Work instructions: Reproduce the data verbatim from the start through the line that contains "the district of DuPage, Illinois, United", including that line, and omit the pictures from your answer.
# start of Rows
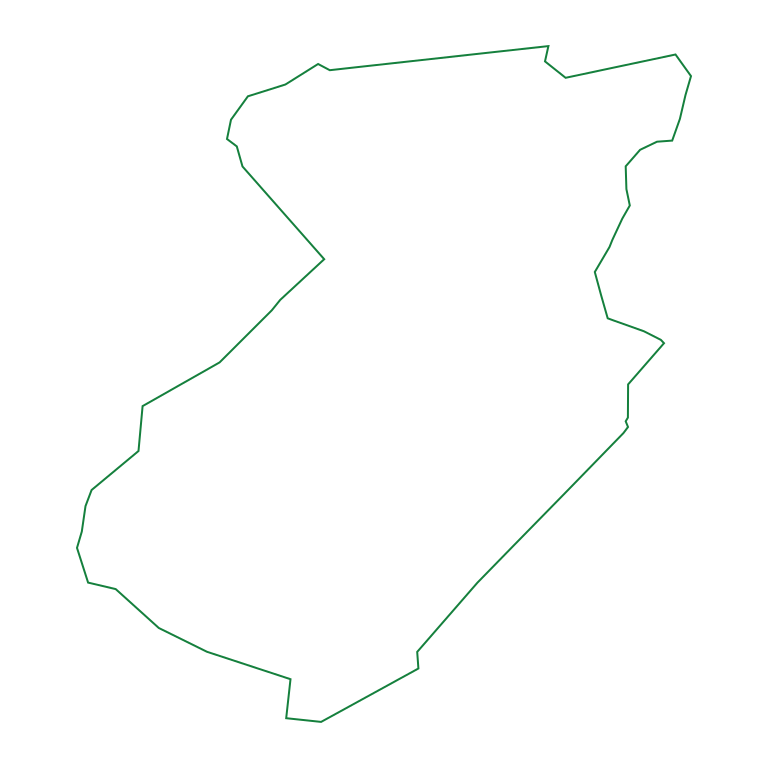 Middlesex, New Jersey, United States of America (Albers equal-area conic projection)
{"feature_id": "52423323B55507665446718", "entity_name": "Middlesex", "entity_type": "district", "adm_level": 2, "iso_a3": "USA", "parent_name": "United States of America", "parent_adm1": "New Jersey", "projection": "albers", "projection_center": [-74.38, 40.43], "detail": "fine", "context": "isolated", "style": "outline", "palette": "green", "viewbox_px": 768, "rotation_deg": 0, "n_neighbors": 0, "source": "geoboundaries", "source_scale": "gbopen_adm2", "svg_char_len": 853}
<svg xmlns="http://www.w3.org/2000/svg" viewBox="0 0 768 768"><path d="M286.2,718.2L321.1,721.9L418.4,668.5L417.2,651.9L477.4,582.7L513.6,545.6L566.2,491.9L623.5,433.0L628.0,427.0L625.7,421.3L627.9,417.6L628.1,384.4L664.0,343.2L660.9,339.9L644.0,331.3L613.4,320.4L607.7,318.3L601.1,295.2L594.8,272.0L609.5,247.0L612.4,239.8L622.3,218.6L629.8,205.5L626.4,189.1L625.7,166.3L640.1,149.8L657.0,141.7L672.2,140.6L679.9,118.9L685.5,95.0L691.0,76.1L675.5,54.5L565.6,77.8L545.0,61.4L548.4,46.1L497.4,51.7L468.3,54.9L355.8,67.3L329.8,70.2L318.1,64.0L285.4,84.5L247.9,96.3L231.0,119.7L227.0,139.0L236.8,146.4L242.5,166.5L324.2,259.2L280.2,299.9L271.8,310.3L219.6,362.4L142.6,406.1L138.5,451.0L91.6,490.0L85.5,506.1L81.8,531.6L77.0,547.9L88.1,582.6L115.7,589.1L158.8,628.0L207.0,651.8L290.5,679.2L286.2,718.2Z" fill="none" stroke="#15803d" stroke-width="2"/></svg>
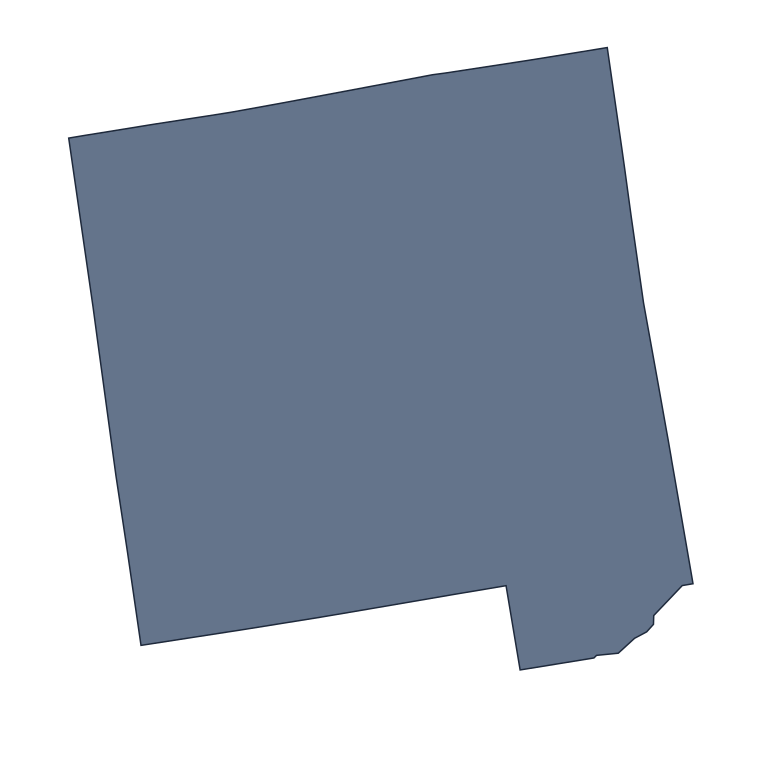 the district of DuPage, Illinois, United States of America, rotated 352°
{"feature_id": "52423323B58044967957870", "entity_name": "DuPage", "entity_type": "district", "adm_level": 2, "iso_a3": "USA", "parent_name": "United States of America", "parent_adm1": "Illinois", "projection": "robinson", "projection_center": [-88.069, 41.84], "detail": "fine", "context": "isolated", "style": "filled", "palette": "slate", "viewbox_px": 768, "rotation_deg": 352, "n_neighbors": 0, "source": "geoboundaries", "source_scale": "gbopen_adm2", "svg_char_len": 793}
<svg xmlns="http://www.w3.org/2000/svg" viewBox="0 0 768 768"><g transform="rotate(352 384 384)"><path d="M108.1,609.0L195.9,607.8L196.3,607.8L205.7,607.7L288.6,606.1L338.0,604.7L424.1,602.1L476.8,600.7L478.0,647.4L479.0,686.1L517.4,685.3L553.8,684.5L556.7,682.3L578.5,683.2L596.7,670.7L609.6,666.0L617.4,659.5L618.9,650.8L651.3,625.1L662.2,624.8L662.0,617.7L658.8,517.2L658.2,499.1L658.2,497.5L657.6,478.6L657.2,468.5L655.6,424.8L652.3,339.8L652.1,252.3L652.3,204.4L652.3,184.2L651.9,81.9L620.9,82.6L571.9,83.6L487.7,84.6L475.2,84.5L413.6,87.4L319.1,91.7L270.2,93.6L247.5,94.0L231.4,94.2L194.4,94.7L189.0,94.8L121.3,96.2L106.0,96.6L106.6,267.2L106.4,299.5L105.8,437.4L105.8,437.8L106.6,516.1L106.6,517.7L107.0,609.0L108.1,609.0Z" fill="#64748b" stroke="#1e293b" stroke-width="1.5"/></g></svg>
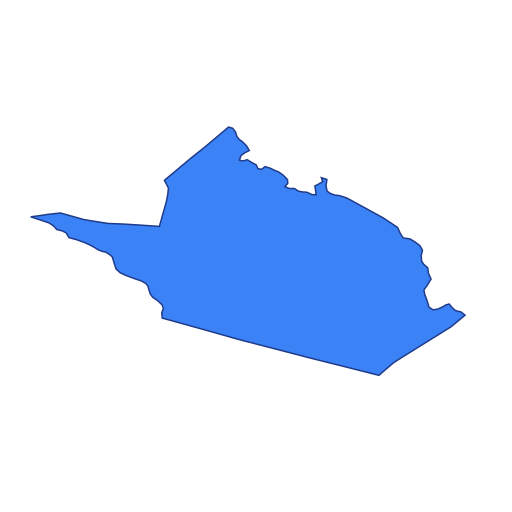 União dos Palmares, Alagoas, Brazil, rotated 39°
{"feature_id": "56859067B51889338101511", "entity_name": "União dos Palmares", "entity_type": "district", "adm_level": 2, "iso_a3": "BRA", "parent_name": "Brazil", "parent_adm1": "Alagoas", "projection": "orthographic", "projection_center": [-36.041, -9.125], "detail": "fine", "context": "isolated", "style": "filled", "palette": "blue", "viewbox_px": 512, "rotation_deg": 39, "n_neighbors": 0, "source": "geoboundaries", "source_scale": "gbopen_adm2", "svg_char_len": 1765}
<svg xmlns="http://www.w3.org/2000/svg" viewBox="0 0 512 512"><g transform="rotate(39 256 256)"><path d="M426.6,271.4L430.0,252.6L431.9,246.8L433.2,242.9L452.1,188.4L455.7,170.4L450.4,170.5L445.4,172.9L440.2,172.6L436.4,171.7L434.3,174.6L433.0,178.2L430.6,182.9L427.5,186.4L422.7,186.9L419.2,184.5L415.5,182.1L411.1,179.5L407.8,176.7L407.6,171.6L407.0,167.3L406.6,163.8L400.8,160.8L396.9,157.1L391.5,156.9L387.9,155.7L384.2,151.8L381.7,146.7L376.8,144.8L371.0,145.0L365.0,145.8L359.0,149.3L354.3,147.8L348.0,144.7L331.0,146.3L290.0,153.8L282.9,156.5L279.0,159.0L274.7,160.5L270.6,160.9L266.4,157.6L262.9,151.9L257.5,154.0L261.1,156.2L259.6,160.2L257.7,164.5L261.4,167.9L264.2,170.7L260.6,173.1L255.5,174.4L251.1,177.4L247.8,179.0L243.5,179.3L239.3,182.6L234.8,183.9L235.0,179.6L232.4,176.8L226.5,176.1L220.8,176.4L216.5,177.7L211.6,178.9L206.8,180.8L205.8,185.1L202.5,186.9L198.9,185.1L193.8,186.0L188.6,186.7L186.1,190.3L182.8,192.0L181.2,187.5L182.2,183.2L184.4,178.2L179.1,176.3L173.8,175.8L169.3,175.9L165.6,175.0L162.0,172.5L157.5,171.4L153.5,173.1L147.9,202.4L144.1,219.6L137.2,254.8L145.2,258.3L148.5,263.4L152.0,269.9L162.3,293.8L145.5,305.6L132.6,314.8L120.4,323.9L103.6,333.6L98.7,336.3L95.4,337.7L77.0,345.6L67.8,354.9L64.4,358.7L56.3,367.3L67.7,363.0L74.5,360.5L79.8,360.0L84.5,360.8L89.5,358.5L93.7,357.5L99.1,359.4L106.4,356.2L113.6,353.7L120.2,351.9L124.1,351.2L129.5,350.5L133.4,349.3L136.7,347.6L141.4,347.0L144.8,347.1L150.5,351.0L155.5,354.2L161.0,354.5L166.2,353.2L170.4,351.9L175.4,350.2L182.4,347.6L187.9,346.7L191.3,347.6L194.1,349.7L197.8,352.1L201.8,353.1L207.4,352.6L213.6,353.0L217.1,355.1L218.4,359.3L222.2,363.3L253.8,349.5L294.3,332.1L302.5,328.4L359.9,302.3L426.6,271.4Z" fill="#3b82f6" stroke="#1e3a8a" stroke-width="1.5"/></g></svg>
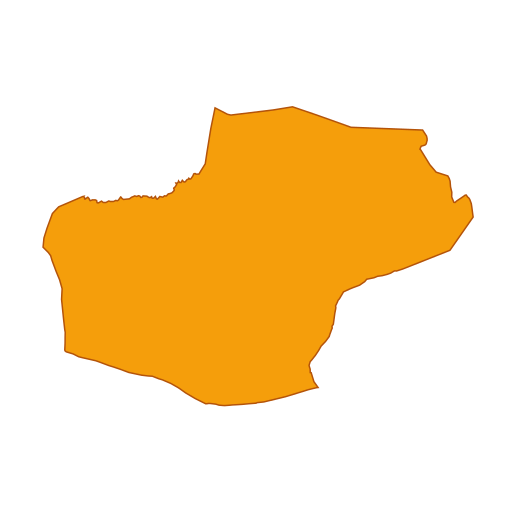 the district of San Pablo Tijaltepec, Oaxaca, Mexico, rotated 275°
{"feature_id": "50627088B89974538637092", "entity_name": "San Pablo Tijaltepec", "entity_type": "district", "adm_level": 2, "iso_a3": "MEX", "parent_name": "Mexico", "parent_adm1": "Oaxaca", "projection": "mercator", "projection_center": [-97.471, 17.005], "detail": "fine", "context": "isolated", "style": "filled", "palette": "amber", "viewbox_px": 512, "rotation_deg": 275, "n_neighbors": 0, "source": "geoboundaries", "source_scale": "gbopen_adm2", "svg_char_len": 3493}
<svg xmlns="http://www.w3.org/2000/svg" viewBox="0 0 512 512"><g transform="rotate(275 256 256)"><path d="M104.4,218.8L104.6,220.1L105.0,221.7L105.1,223.3L104.9,228.9L104.7,229.8L104.2,232.1L104.2,236.7L104.3,238.1L105.0,242.4L105.6,245.6L106.1,249.2L107.0,255.1L108.2,261.7L109.4,268.9L110.0,269.8L111.3,276.5L115.7,289.6L118.4,297.6L123.0,309.0L125.2,314.5L127.0,318.8L127.5,320.1L128.9,324.2L130.1,327.8L130.4,329.3L135.9,324.6L137.7,323.9L144.6,321.1L144.6,320.2L148.0,319.8L150.2,318.9L151.7,318.4L152.3,318.5L153.2,318.7L155.5,319.2L157.2,320.5L158.7,321.5L160.7,322.8L162.0,323.7L167.5,326.7L171.9,328.7L176.9,332.7L182.1,335.9L184.5,336.4L187.0,337.1L189.4,337.7L190.3,338.1L191.1,338.2L191.9,337.9L192.8,337.9L194.6,338.9L195.0,339.0L205.7,339.5L209.6,339.9L210.8,340.0L211.8,340.0L213.2,339.6L217.2,341.1L219.0,341.6L220.6,342.8L227.9,346.3L231.3,352.2L233.0,355.5L234.5,358.7L236.0,361.8L238.1,364.3L239.9,366.5L242.5,368.3L244.6,375.4L246.4,378.9L247.4,383.4L249.1,388.2L250.7,391.7L252.1,393.6L253.3,395.4L253.3,397.3L255.8,403.2L278.6,448.7L313.7,468.9L323.7,466.7L327.0,465.9L330.8,464.1L332.1,463.2L333.3,461.6L335.1,460.1L334.8,459.0L333.4,457.4L328.2,451.0L326.7,449.7L326.7,448.4L329.9,446.8L331.9,445.8L336.6,445.5L337.5,445.2L341.7,443.8L347.5,442.8L350.1,441.7L352.5,440.1L355.2,428.2L362.1,421.2L376.1,410.8L376.7,410.0L378.5,410.5L379.8,411.0L380.4,412.6L380.6,413.1L381.1,414.3L381.6,415.1L382.3,415.6L382.8,415.8L384.6,416.1L386.2,416.4L387.9,416.2L388.9,415.9L390.4,415.4L396.0,411.0L392.5,339.4L401.5,305.0L407.8,279.4L403.0,260.5L394.4,219.6L394.2,218.8L394.7,215.2L400.0,202.3L379.2,199.9L354.7,198.1L343.3,197.4L342.4,196.9L336.3,193.8L332.6,192.0L332.6,191.5L332.5,190.8L332.4,190.1L332.3,189.0L332.8,188.5L332.7,187.3L332.2,186.7L331.3,186.5L330.4,186.2L327.3,184.5L326.8,183.5L327.4,182.7L327.6,182.3L326.8,182.2L326.2,180.8L325.4,180.1L324.0,179.3L323.5,178.5L323.7,177.2L324.3,176.8L325.0,176.0L322.7,174.9L322.6,173.5L324.0,172.3L322.9,172.1L321.7,171.2L321.7,169.8L320.1,170.7L317.2,169.0L316.6,168.2L316.2,168.1L315.2,168.6L314.7,168.8L314.3,168.8L313.0,167.9L311.5,166.6L310.7,164.7L310.3,163.8L310.3,163.3L309.9,162.9L308.4,161.8L307.9,161.2L308.0,159.6L306.5,158.0L306.9,155.0L305.6,154.1L304.0,152.7L304.3,151.8L306.6,150.6L305.0,149.3L304.6,148.7L304.5,147.9L304.7,147.3L306.0,146.8L305.0,145.5L304.9,144.5L305.3,143.6L306.1,142.1L306.0,138.2L304.5,137.2L304.3,136.1L304.6,135.9L305.6,134.9L305.8,133.6L305.5,133.1L304.9,132.1L305.3,129.9L304.5,128.6L303.7,126.9L301.9,124.9L300.8,119.1L301.3,118.0L301.8,117.3L302.8,116.5L303.0,116.0L299.7,114.1L299.2,113.5L298.9,112.9L299.2,111.5L297.9,109.4L297.6,106.1L298.0,104.6L296.2,101.8L296.0,99.1L297.2,97.3L295.3,94.6L295.1,93.8L295.3,93.0L296.6,92.6L297.4,92.4L297.9,91.0L297.7,88.3L296.7,86.1L296.8,85.7L298.6,84.7L299.3,84.0L299.9,83.3L299.7,82.9L299.0,82.3L297.8,80.8L297.9,80.3L299.3,80.1L299.8,79.5L300.1,78.9L300.4,79.1L300.1,78.1L292.3,63.6L289.1,57.6L287.8,55.2L286.1,53.8L280.6,49.5L279.9,49.3L265.5,45.4L255.5,43.2L246.2,43.1L241.4,48.8L238.4,51.4L233.8,53.2L223.3,58.2L215.2,62.4L206.5,65.7L195.8,66.1L176.9,69.7L166.4,71.8L163.3,72.6L158.7,72.9L152.6,73.4L145.8,73.7L144.9,74.0L144.0,75.3L142.5,82.4L140.2,88.1L139.6,91.8L137.7,105.5L136.7,109.4L134.0,119.1L133.1,123.4L131.4,130.4L128.9,139.4L127.3,152.4L127.1,159.0L127.2,163.2L125.2,170.0L124.5,173.5L121.7,182.0L118.3,189.5L117.3,191.4L113.4,198.0L108.6,208.1L104.4,218.8Z" fill="#f59e0b" stroke="#b45309" stroke-width="1.5"/></g></svg>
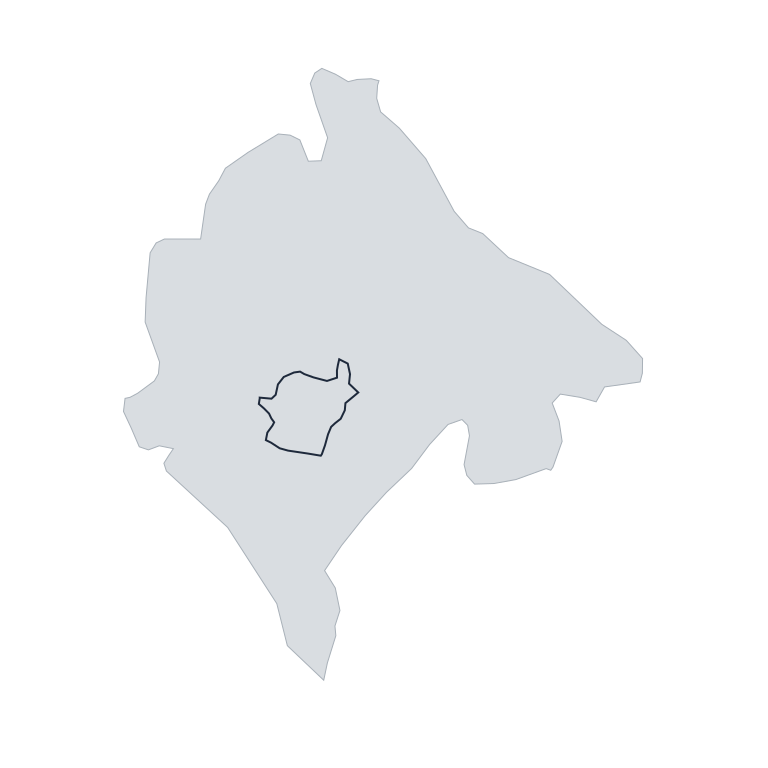 Danilovgrad highlighted on a map of Montenegro, rotated 9°
{"feature_id": "MNE-1511", "entity_name": "Danilovgrad", "entity_type": "Municipality", "adm_level": 1, "iso_a3": "MNE", "parent_name": "Montenegro", "parent_adm1": "", "projection": "mercator", "projection_center": [19.12, 42.623], "detail": "fine", "context": "in_parent", "style": "outline", "palette": "slate", "viewbox_px": 768, "rotation_deg": 9, "n_neighbors": 0, "source": "natural_earth", "source_scale": "10m", "svg_char_len": 1836}
<svg xmlns="http://www.w3.org/2000/svg" viewBox="0 0 768 768"><g transform="rotate(9 384 384)"><path d="M331.6,85.3L330.9,89.8L332.1,103.0L338.1,115.8L359.1,128.9L390.0,154.9L426.3,202.5L443.0,216.6L458.0,220.0L487.2,239.7L507.6,244.5L530.4,249.9L589.8,291.0L616.5,303.0L635.4,318.4L637.5,332.9L636.6,341.9L602.3,352.4L596.3,368.4L579.7,366.5L559.7,366.4L553.1,376.5L562.7,393.2L568.9,412.8L563.9,439.6L562.2,443.1L557.4,442.2L529.1,457.8L508.1,465.1L489.1,468.7L480.1,461.3L475.7,451.1L476.5,421.7L473.1,411.7L466.6,406.9L453.6,413.9L438.5,436.6L424.5,463.1L403.4,490.6L386.0,517.0L367.3,550.2L354.5,577.6L367.8,593.1L375.9,614.6L373.4,630.7L375.8,640.1L371.7,668.3L370.8,686.0L329.5,657.6L312.5,617.7L252.0,550.1L182.7,504.0L179.0,496.7L182.8,487.8L186.1,480.8L171.7,480.2L161.6,485.9L152.1,484.3L141.2,467.0L131.0,451.9L130.5,438.7L135.2,436.9L142.1,431.7L156.7,416.9L159.6,409.2L158.9,397.4L138.4,360.2L135.5,336.0L132.5,291.0L136.9,280.3L144.4,275.2L180.2,269.5L179.7,234.3L181.9,223.8L189.0,209.1L193.6,195.7L213.5,176.5L240.5,153.6L252.3,152.9L262.7,156.1L274.4,175.8L287.1,173.3L289.8,149.6L273.1,118.6L264.2,98.7L267.0,87.7L273.2,82.0L287.5,85.6L301.3,91.0L309.9,87.4L323.6,84.5L331.6,85.3Z" fill="#d9dde1" stroke="#a8b0b8" stroke-width="1"/><path d="M327.2,389.9L336.6,385.1L335.4,378.0L335.5,372.3L335.9,366.6L345.0,369.5L348.9,379.6L349.1,383.7L349.4,389.1L359.9,396.4L355.9,401.0L348.9,408.9L349.4,416.1L346.7,425.1L341.8,430.4L338.5,434.6L336.6,442.4L335.3,453.9L333.6,463.0L332.8,464.7L319.6,464.6L299.6,464.8L291.0,463.8L281.6,459.6L276.1,457.9L276.4,450.2L280.4,442.4L281.5,439.0L278.1,435.6L275.1,431.2L269.3,426.9L263.5,423.3L263.5,417.3L263.4,416.9L275.2,416.1L278.7,411.6L279.3,401.0L283.9,392.7L293.3,386.7L299.2,384.9L303.8,386.7L313.3,388.5L327.2,389.9Z" fill="none" stroke="#1e293b" stroke-width="2"/></g></svg>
# end of Rows
Exercise solution:
 Middlesex, New Jersey, United States of America (Albers equal-area conic projection)
{"feature_id": "52423323B55507665446718", "entity_name": "Middlesex", "entity_type": "district", "adm_level": 2, "iso_a3": "USA", "parent_name": "United States of America", "parent_adm1": "New Jersey", "projection": "albers", "projection_center": [-74.38, 40.43], "detail": "fine", "context": "isolated", "style": "outline", "palette": "green", "viewbox_px": 768, "rotation_deg": 0, "n_neighbors": 0, "source": "geoboundaries", "source_scale": "gbopen_adm2", "svg_char_len": 853}
<svg xmlns="http://www.w3.org/2000/svg" viewBox="0 0 768 768"><path d="M286.2,718.2L321.1,721.9L418.4,668.5L417.2,651.9L477.4,582.7L513.6,545.6L566.2,491.9L623.5,433.0L628.0,427.0L625.7,421.3L627.9,417.6L628.1,384.4L664.0,343.2L660.9,339.9L644.0,331.3L613.4,320.4L607.7,318.3L601.1,295.2L594.8,272.0L609.5,247.0L612.4,239.8L622.3,218.6L629.8,205.5L626.4,189.1L625.7,166.3L640.1,149.8L657.0,141.7L672.2,140.6L679.9,118.9L685.5,95.0L691.0,76.1L675.5,54.5L565.6,77.8L545.0,61.4L548.4,46.1L497.4,51.7L468.3,54.9L355.8,67.3L329.8,70.2L318.1,64.0L285.4,84.5L247.9,96.3L231.0,119.7L227.0,139.0L236.8,146.4L242.5,166.5L324.2,259.2L280.2,299.9L271.8,310.3L219.6,362.4L142.6,406.1L138.5,451.0L91.6,490.0L85.5,506.1L81.8,531.6L77.0,547.9L88.1,582.6L115.7,589.1L158.8,628.0L207.0,651.8L290.5,679.2L286.2,718.2Z" fill="none" stroke="#15803d" stroke-width="2"/></svg>
 the district of DuPage, Illinois, United States of America, rotated 352°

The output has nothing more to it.